ClimateGate news

Wednesday, October 3, 2007

The Money and Connections Behind Al Gore’s Carbon Crusade


For Al Gore, the business of climate change is all about the money. Here's a great article by Deborah Corey Barnes at Human Events.com

Al Gore’s campaign against global warming is shifting into high gear. Reporters and commentators follow his every move and bombard the public with notice of his activities and opinions. But while the mainstream media promote his ideas about the state of planet Earth, they are mostly silent about the dramatic impact his economic proposals would have on America. And journalists routinely ignore evidence that he may personally benefit from his programs. Would the romance fizzle if Gore’s followers realized how much their man stands to gain?
There's nothing new about Gore's profit motives concerning carbon trading, but Barnes lays out the details very thoroughly in her article.
Gore’s Circle of Business

Al Gore is chairman and founder of a private equity firm called Generation Investment Management (GIM). According to Gore, the London-based firm invests money from institutions and wealthy investors in companies that are going green. “Generation Investment Management, purchases -- but isn’t a provider of -- carbon dioxide offsets,” said spokesman Richard Campbell in a March 7 report by CNSNews.

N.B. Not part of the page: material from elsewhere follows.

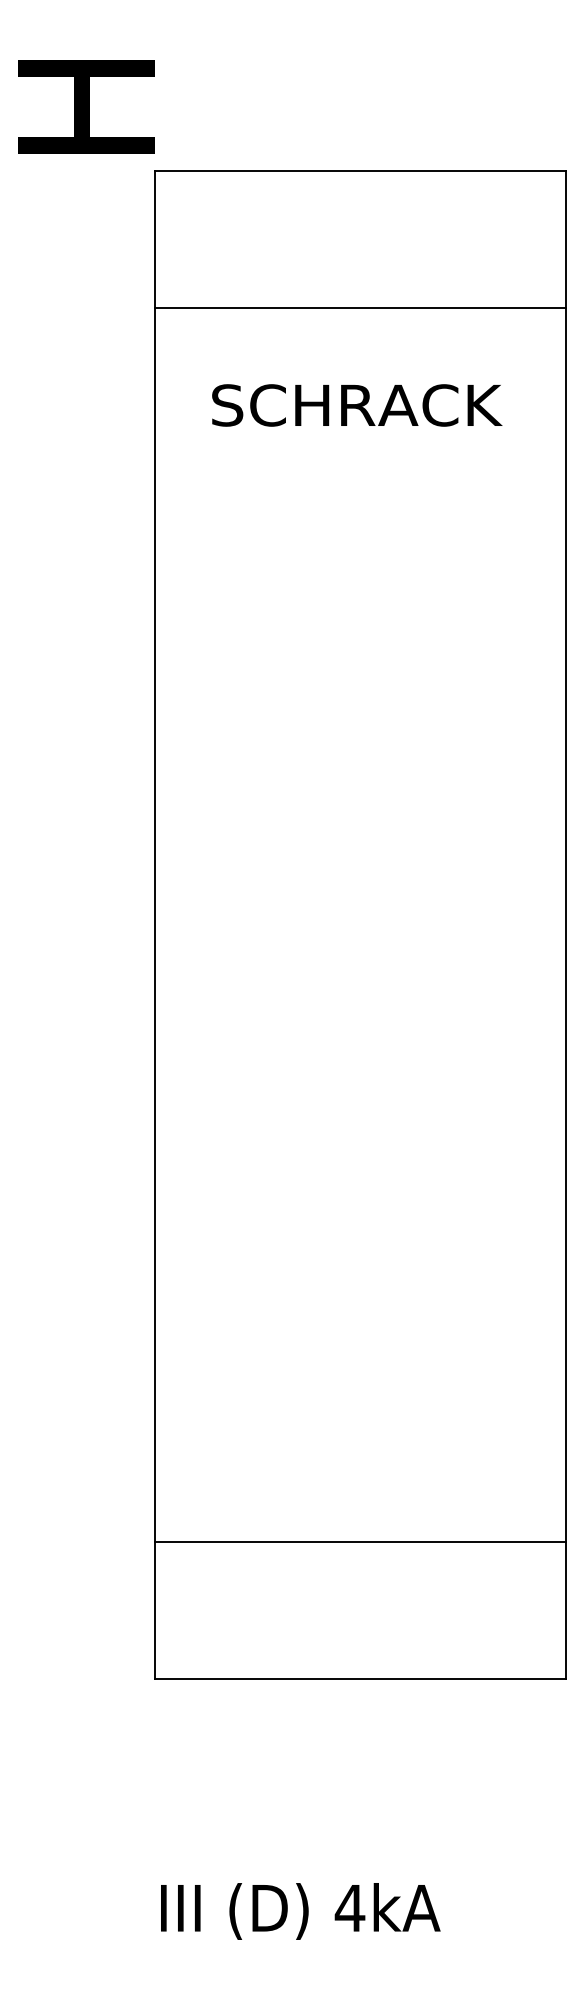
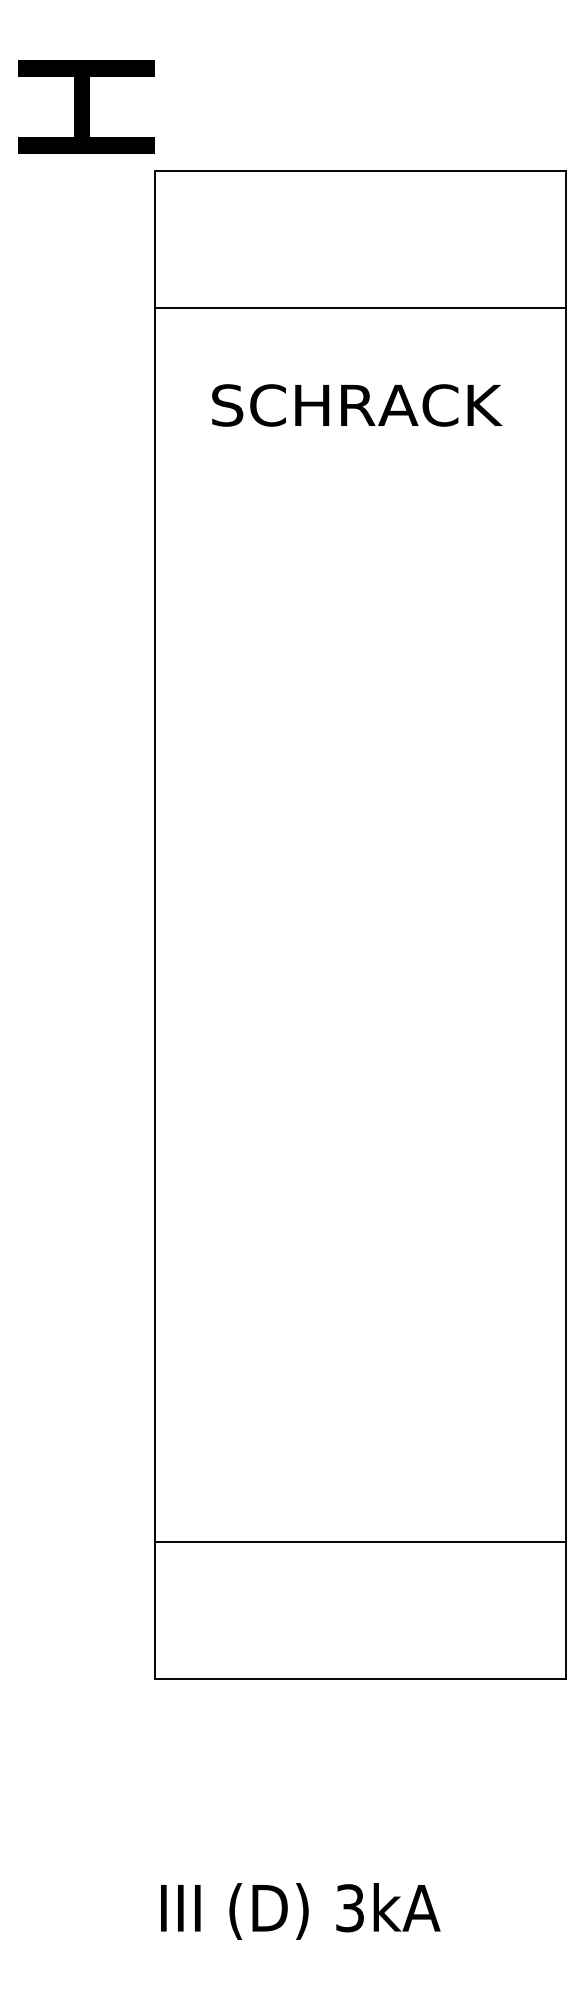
text at (349, 1908): 4kA -> 3kA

GIM appears to have considerable influence over the major carbon-credit trading firms that currently exist: the Chicago Climate Exchange (CCX) in the U.S. and the Carbon Neutral Company (CNC) in Great Britain. CCX is the only firm in the U.S. that claims to trade carbon credits.

CCX owes its existence in part to the Joyce Foundation, the Chicago-based liberal foundation that provided $347,000 in grant support in 2000 for a preliminary study to test the viability of a market in carbon credits. On the CCX board of directors is the ubiquitous Maurice Strong, a Canadian industrialist and diplomat who, since the 1970s, has helped create an international policy agenda for the environmentalist movement. Strong has described himself as “a socialist in ideology, a capitalist in methodology.”

(...)

Along with Gore, the co-founder of GIM is Treasury Secretary and former Goldman Sachs CEO Hank Paulson. Last September, Goldman Sachs bought 10% of CCX shares for $23 million. CCX owns half the ECX, so Goldman Sachs has a stake there as well.

GIM’s “founding partners” are studded with officials from Goldman Sachs. They include David Blood, former CEO of Goldman Sachs Asset Management (GSAM); Mark Ferguson, former co-head of GSAM pan-European research; and Peter Harris, who headed GSAM international operations. Another founding partner is Peter Knight, who is the designated president of GIM. He was Sen. Al Gore’s chief of staff from 1977-1989 and the campaign manager of the 1996 Clinton-Gore re-election campaign.

(...)

Front and Center

Clearly, GIM is poised to cash in on carbon trading. The membership of CCX is currently voluntary. But if the day ever comes when federal government regulations require greenhouse-gas emitters -- and that’s almost everyone -- to participate in cap-and-trade, then those who have created a market for the exchange of carbon credits are in a position to control the outcomes. And that moves Al Gore front and center. As a politician, Gore is all for transparency. But as GIM chairman, Gore has not been forthcoming, according to Forbes magazine.
This is only the start, you should read the rest.

There's more in my earlier post: Blood and Gore.

1 comment:

Anonymous said...

So Gore invests in companies that help to mitigate climate change and might make some profit out of it?

So what? Do you have to be a poor radical to have any credibility in the environmental space? The only way to effect real change is to harness the power of capitalism that underpinns the current Western way of life.

The point is that climate change is real, immediate and serious, so increasing awareness and providing commercial incentives are an effective and viable way to effect positive change.

Carbon offsetting isn't the solution, but it is certainly part of the solution, when we consider that we need to reduce emissions by 39GT (that's BILLION tonnes) just to stabilise them, by 2013. Even that might not prevent catastrophic effects from warming, but it will certainly help.

Pointing fingers and accusing those who are doing something about it, is certainly not the way to solve the problem. Gore has and still is doing tremendous good in raising public awareness and creating the momentum for positive action.

Or maybe we should just keep witc h-hunting, complaining and bitching while the planet goes to hell?